真夏の祭典Ⅱ 6(完)

フープスは並びかけただけ・・・バックストレートエンドでインを締められて、ダブルジャンプで少し背中をたぐり寄せても、まだ後ろにいる。あとはスネーク・・・だけど、ワダチ嫌いが勝負できる可能性は小さい。それでも何とか離れずスネークヒルを駆け上がり、ラインをわずかに変えて最後のコーナーへと下る。新しくできた右のヘアピンで、やっぱりインを衝いたYZ。その外側にRMを並ばせて・・・イチかバチか、最後に仕掛ける。

バンクのないアウト側ギリギリに立ち上がるはずだった・・・それを知って知らずか、すっと音もなく、RMの前に青い影が近づいてきた。一瞬、スタートがフラッシュバックして、右手が動かなくなる。万事休す・・・急いで内側にフロントタイヤを倒して、精一杯の加速を試してみても、届くわけはなかった。フィニッシュラインを越えて、最終コーナーのバンクまで行って、ようやく車体が勢いを無くす。背中から視線を外せなかったのが、悔しい。せめてあと一周あれば・・・もう少し緊迫した見せ場が作れたかもしれない。負け惜しみがこぼれないように、ぐっと下唇を噛んでパドックへと戻っていく。午後の太陽は、相変わらず空の高いところにあって、眩しい光りを降らせていた。

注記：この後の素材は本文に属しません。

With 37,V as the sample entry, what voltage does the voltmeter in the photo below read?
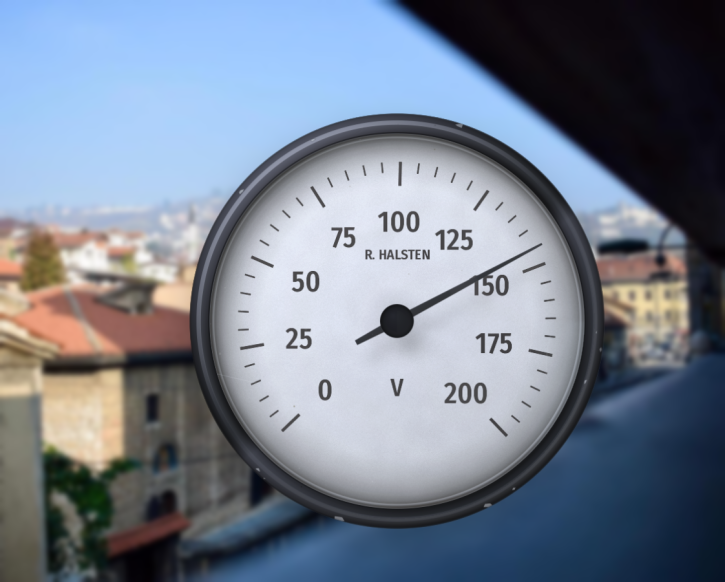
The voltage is 145,V
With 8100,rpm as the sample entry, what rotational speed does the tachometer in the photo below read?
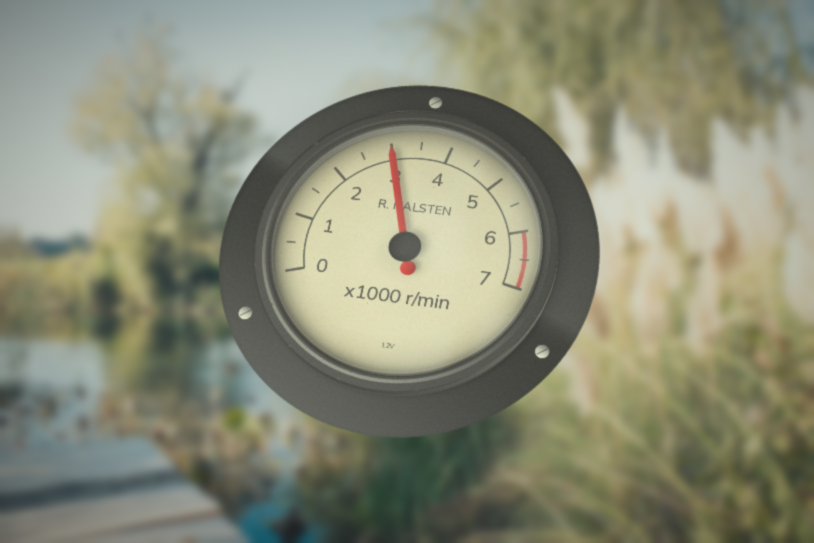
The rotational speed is 3000,rpm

表彰台の一番高いところからレースを振り返り、「後ろから来てるのがわかったから・・・譲れないよ」。nagashimaパパに名指しされたのが、とても誇らしくて・・・そんなことを思う自分が、ちょっぴり恥ずかしかった。次の最終戦は、真冬のMX408。太陽を味方につけられないけど・・・ちょいとイイ走りができそうだ!